I didn’t originally decide to write something about mantra word substitutes; I just wanted a mantra word for the title of this blog piece. Now I have to think about what I thought about just then while I was thinking of a title.
David Lynch talks about ideas and how they appear like fish in the sea. The deeper you meditate the deeper is the ocean in which the ideas swim.
I’m not in meditation right now but I feel very strongly that I shouldn’t ever talk about something that I don’t want to define. If we say/talk about/describe it, it stops, and now there’s a formula to get at it, etc. I don’t know why I feel this is correct – for me – I just do.
So let’s just say I was meditating even if I somehow think I wasn’t. I was in touch with it. I wasn’t swimming deep but I stuck my feet in. If I know that the ocean is deep enough to devour mountains, then why should I feel like my feet can only behold a depth of say, twenty meters?

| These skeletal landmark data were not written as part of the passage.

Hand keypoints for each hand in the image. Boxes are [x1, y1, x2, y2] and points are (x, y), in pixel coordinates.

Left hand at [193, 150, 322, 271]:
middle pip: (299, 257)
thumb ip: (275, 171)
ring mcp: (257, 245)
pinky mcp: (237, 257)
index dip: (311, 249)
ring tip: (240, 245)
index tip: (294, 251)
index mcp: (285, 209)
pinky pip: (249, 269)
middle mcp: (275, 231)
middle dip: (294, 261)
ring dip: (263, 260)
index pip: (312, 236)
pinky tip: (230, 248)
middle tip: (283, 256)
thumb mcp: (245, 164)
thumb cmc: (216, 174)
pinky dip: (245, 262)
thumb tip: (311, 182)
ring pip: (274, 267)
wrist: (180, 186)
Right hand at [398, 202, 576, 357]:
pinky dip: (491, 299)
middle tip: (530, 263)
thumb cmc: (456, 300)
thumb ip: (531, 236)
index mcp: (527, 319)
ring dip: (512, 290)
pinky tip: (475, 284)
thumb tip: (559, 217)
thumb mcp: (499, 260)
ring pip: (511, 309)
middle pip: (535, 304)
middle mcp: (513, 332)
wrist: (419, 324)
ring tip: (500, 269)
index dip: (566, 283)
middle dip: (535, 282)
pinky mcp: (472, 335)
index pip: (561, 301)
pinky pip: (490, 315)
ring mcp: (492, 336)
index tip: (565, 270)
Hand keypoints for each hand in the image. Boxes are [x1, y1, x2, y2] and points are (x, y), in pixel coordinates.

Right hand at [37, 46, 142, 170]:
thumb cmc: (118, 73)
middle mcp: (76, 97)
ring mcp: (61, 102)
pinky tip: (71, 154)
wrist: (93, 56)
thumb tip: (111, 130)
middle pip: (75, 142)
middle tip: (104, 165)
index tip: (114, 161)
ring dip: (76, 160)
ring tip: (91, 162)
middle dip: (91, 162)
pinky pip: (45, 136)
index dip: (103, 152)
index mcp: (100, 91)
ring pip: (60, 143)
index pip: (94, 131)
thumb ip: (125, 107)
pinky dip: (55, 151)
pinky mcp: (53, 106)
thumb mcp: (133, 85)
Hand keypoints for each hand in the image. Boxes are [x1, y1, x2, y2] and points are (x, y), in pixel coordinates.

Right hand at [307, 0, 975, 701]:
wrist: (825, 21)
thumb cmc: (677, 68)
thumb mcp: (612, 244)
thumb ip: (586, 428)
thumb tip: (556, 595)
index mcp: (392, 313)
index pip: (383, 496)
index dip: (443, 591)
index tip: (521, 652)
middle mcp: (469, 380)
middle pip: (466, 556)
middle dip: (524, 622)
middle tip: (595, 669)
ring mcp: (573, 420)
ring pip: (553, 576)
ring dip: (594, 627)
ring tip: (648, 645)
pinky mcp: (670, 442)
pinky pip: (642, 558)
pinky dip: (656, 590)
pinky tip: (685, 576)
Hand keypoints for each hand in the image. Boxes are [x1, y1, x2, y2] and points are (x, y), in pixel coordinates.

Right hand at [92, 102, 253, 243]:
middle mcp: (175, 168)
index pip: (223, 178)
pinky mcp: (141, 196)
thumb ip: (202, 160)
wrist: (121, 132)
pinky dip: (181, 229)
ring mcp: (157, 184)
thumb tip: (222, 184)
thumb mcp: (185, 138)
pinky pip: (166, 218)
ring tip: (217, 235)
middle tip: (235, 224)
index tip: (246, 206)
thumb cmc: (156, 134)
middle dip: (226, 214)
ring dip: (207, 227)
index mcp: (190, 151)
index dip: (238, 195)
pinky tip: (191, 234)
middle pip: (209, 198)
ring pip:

I understand the idea that one can’t possibly be open to the benefits of meditation in a second – one has to commit to it. I’m just asserting that it is more than probable that one can keep their mind swimming in the background as long as you check on it from time to time. It’s the rest of the world that’s distracting us from going swimming, is it not?
So there’s no good to come of my saying that I wasn’t just meditating just now. I was in the water, that’s all you need to know. And in that water was something that made me think of mantras, which are as variable in definition as any animal, so mantras are now things that swim. Manta Ray = mantra. Those words got friendly pretty quick, didn’t they?
So if mantras are Manta Rays, then they’re swimming in the ocean. Are mantras ideas, or are they entities looking for ideas? Perhaps they need a mantra, or the sound/word/thing to emit in order to bring about the swimming, though it seems to me that the mantra doesn’t need to do that – it just does it. That’s why we need them.
Okay, so I was originally thinking that the concept of each person needing a special word given to them by some teacher/guru in order for them to go swimming in this ocean of consciousness is very, very unnecessary. There may be no doubt of a person needing a mantra (word/sound/thing/emittance), but it seems to me that this thing is alive in its own right, and there are many of them in the sea. The person who wants to go swimming with it just needs *that* one, not the same one every time.
And if I’m wrong, then the mantra I need just described itself to me. And it thinks of itself as morphing all the time. Or at least its view to me is that it’s morphing all the time.
So my mantra is a changing sound/chord/word/emittance to fit some occasion, the source of which may be under the water I’m aiming to swim in, so I may be interested in finding that out but need to be content with it being completely inconsequential to my interests unless I specifically hear otherwise and need to know more about it.
So mantra word substitutes is now a redundant expression. It’s just mantras now, since they are what I said they were.
The original fish that had my attention when I started this is gone. I wonder if it was the mantra to guide me here.
I just saw an article about manta rays being the first fish to be self aware. They know what they’re seeing when they see themselves in the mirror. This blog is practically writing itself right now – I’m just trying to keep up with it.
It reminds me of a quote I read once: “we can’t tell you the words of the song; we just dance to it.” Don’t look up the name of the Mantra; just swim with it.